The story of Margarita

Around the origin of the Margarita, as with many cocktails, some myths entwine. It is said to have been first served in 1938 or 1939 by Mexican bartender Carlos Herrera and named after the showgirl of the time, Margarita de la Rosa.

However, there are justifiable doubts about the veracity of this story. As early as the 1800s, the so-called daisy drinks were known in the U.S., based on the concept of sours, and gained popularity by leaps and bounds in the 1920s.

Due to the prohibition prevailing in the USA, a real alcohol tourism to neighboring Mexico developed at that time. So if a U.S. citizen wanted to legally enjoy an alcoholic cocktail, they had to cross the border. Due to the popularity of Daisy drinks in the 1920s, it is very likely that a tourist at the time ordered a Tequila* Daisy. The Spanish translation of the English word Daisy is margarita.

The father of the margarita is considered to be the Sidecar – a classic cocktail with brandy*, orange liqueur and lime or lemon juice. Except for the base spirit used, the two cocktails are similar.

Difference from Frozen Margarita

Unlike the shaken version, the Frozen Margarita is made in a blender, not a shaker*. For this, add a few spoonfuls of crushed ice and mix the drink until it has a creamy consistency – similar to a slush ice.
Even better, use frozen fruits like strawberries, raspberries or watermelon pieces (without seeds) to turn your cocktail into a frozen fruit margarita. Especially in summer a perfect drink for your garden party.

Question of faith: With or without salt rim?

Many swear by the aroma-enhancing effect of the salt rim in the Margarita. But tastes are different and not everyone can do with salt on the edge of the glass. For this reason, in good bars you will see that only one side of the glass has a salt rim (half rimmed). So you can decide for yourself whether you want that extra kick or not.

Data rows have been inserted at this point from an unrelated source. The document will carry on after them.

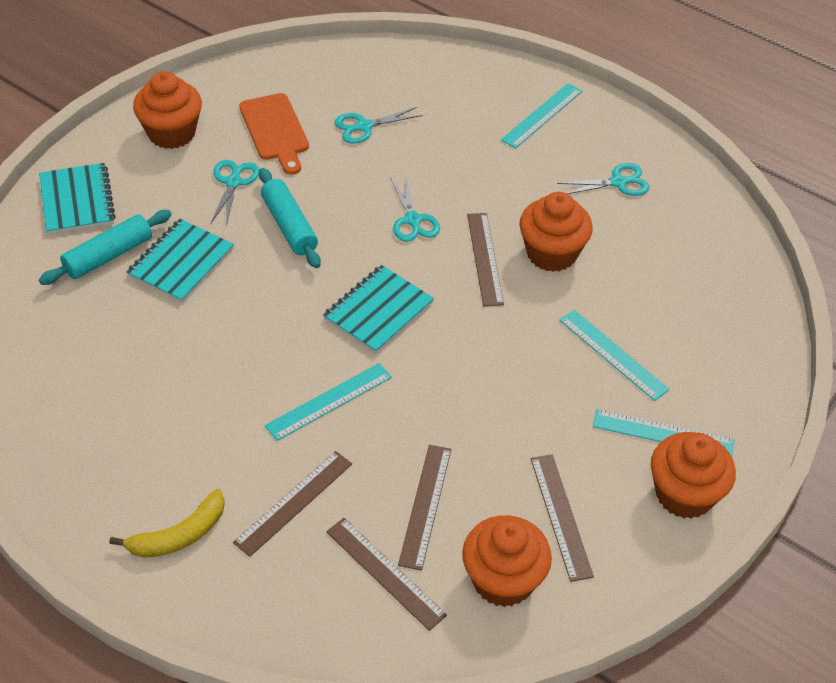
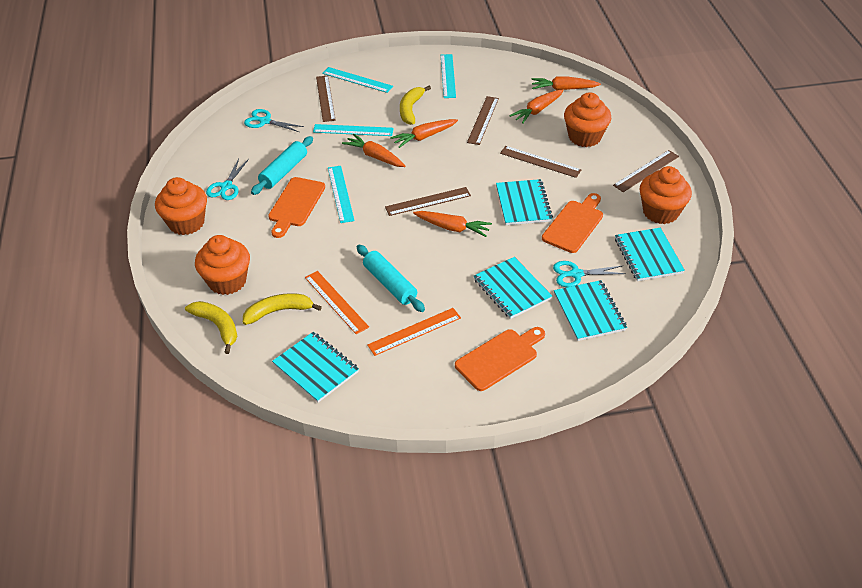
orange carrot: 0 -> 5
orange cutting board: 1 -> 3
orange ruler: 0 -> 2
turquoise notebook: 3 -> 5
turquoise scissors: 4 -> 3
yellow banana: 1 -> 3

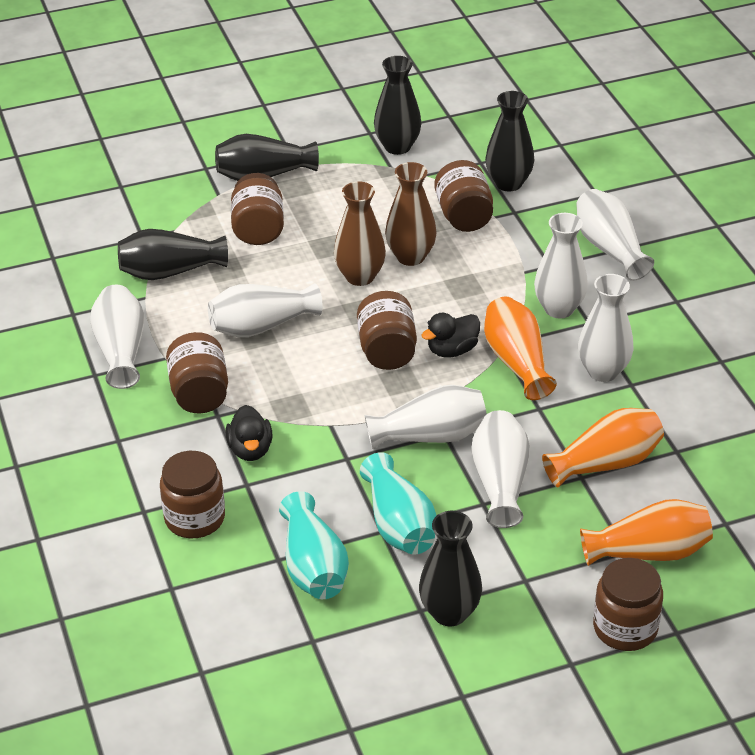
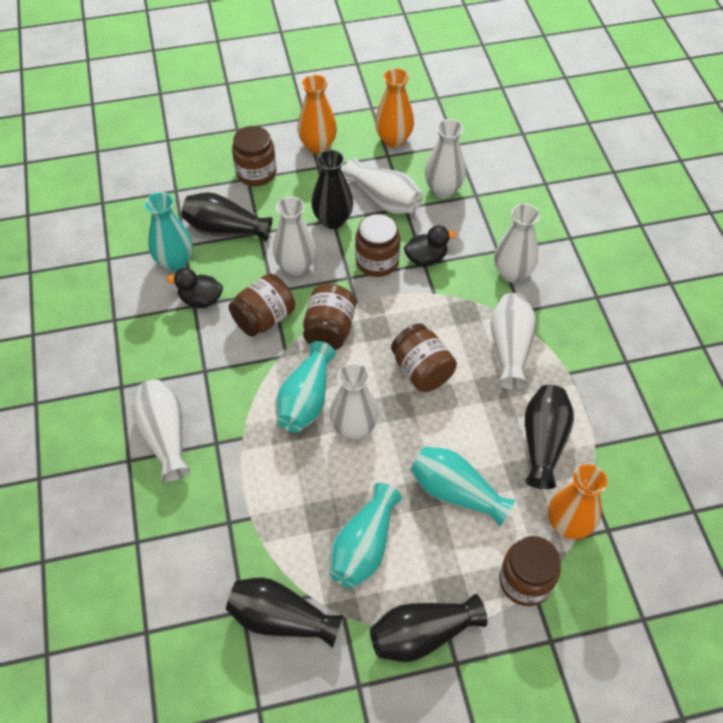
brown vase: 2 -> 0
turquoise vase: 2 -> 4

If you decide to use a salt rim: Use lime or lemon juice rather than water to hold the salt to the glass, and attach it to the outside only.

The right glass

You can enjoy your margarita from pretty much any glass. However, it is classically and stylishly served in a cocktail bowl (coupette). Especially at parties, however, these bowls have a major disadvantage. Due to its bulbous shape, high center of gravity and low rim, the drink quickly spills out and lands on the bottom. For this reason, margaritas are increasingly served in old fashioned glasses.